Immediate lymphatic reconstruction: outcomes of a single-institution initial experience
Leslie Kim, MD, Leslie McGrath, NP, Babak Mehrara, MD, Joseph Dayan, MD, Michelle Coriddi, MD
Plastic and Reconstructive Surgery Service, Department of Surgery, Memorial Sloan Kettering Cancer Center, New York, New York
Background: Immediate lymphatic reconstruction (ILR) is a promising technique for reducing risk of lymphedema after axillary lymph node dissection (ALND). However, most reports of this technique are limited by low numbers of patients and short follow-up times, and more data are needed. Our study aims to add this limited sample by describing our experience with ILR.
Methods: We conducted a retrospective review of all patients who underwent unilateral ILR after ALND from May 2019 to March 2020. Patient demographics, surgical details, follow up, and arm volume measurements were recorded. Patients with a greater than 10% volume difference between the affected limb and the contralateral limb were diagnosed with lymphedema.
Results: We identified 30 patients who underwent ILR in this timeframe. Average age was 49.9 (±10.6), average BMI was 26.3 (±6.4). Five patients had ALND for breast cancer recurrence in the axilla; these patients had previously undergone sentinel lymph node biopsy (SLNBx) from 1.5 to 8.5 years prior. An additional five had an initial negative SLNBx on frozen examination but were positive for cancer on permanent pathological examination and required completion ALND between 2 and 5 weeks after SLNBx. Most patients received post-operative radiation to the chest wall (n=28, 93%) and many received regional lymph node radiation (n=15, 50%), neoadjuvant chemotherapy (n=17, 57%), and adjuvant chemotherapy (n=16, 53%). There were 1.9 (±1.0) lymphovenous bypasses performed per patient. Patients who had no previous axillary surgery had an average of 2.1 (1.1) bypasses, while patients with prior axillary surgery had 1.6 (0.7) bypasses. This difference was not statistically significant (p=0.21). Four patients were excluded from final analysis (DVT, death, baseline lymphedema, outside follow-up). Average follow-up of the remaining 26 patients was 17.4 (±3.9) months, and two patients had developed lymphedema (7.7%).

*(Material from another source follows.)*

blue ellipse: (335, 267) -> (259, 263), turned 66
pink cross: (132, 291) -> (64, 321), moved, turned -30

Conclusions: At a follow-up of a year and a half, patients with ILR after ALND had a lymphedema rate of 7.7% compared to historical control rate of 17.6% at our institution. Furthermore, there is no difference in ability to perform ILR in the setting of previous axillary surgery. A randomized controlled study with longer term follow-up is needed to confirm these promising results.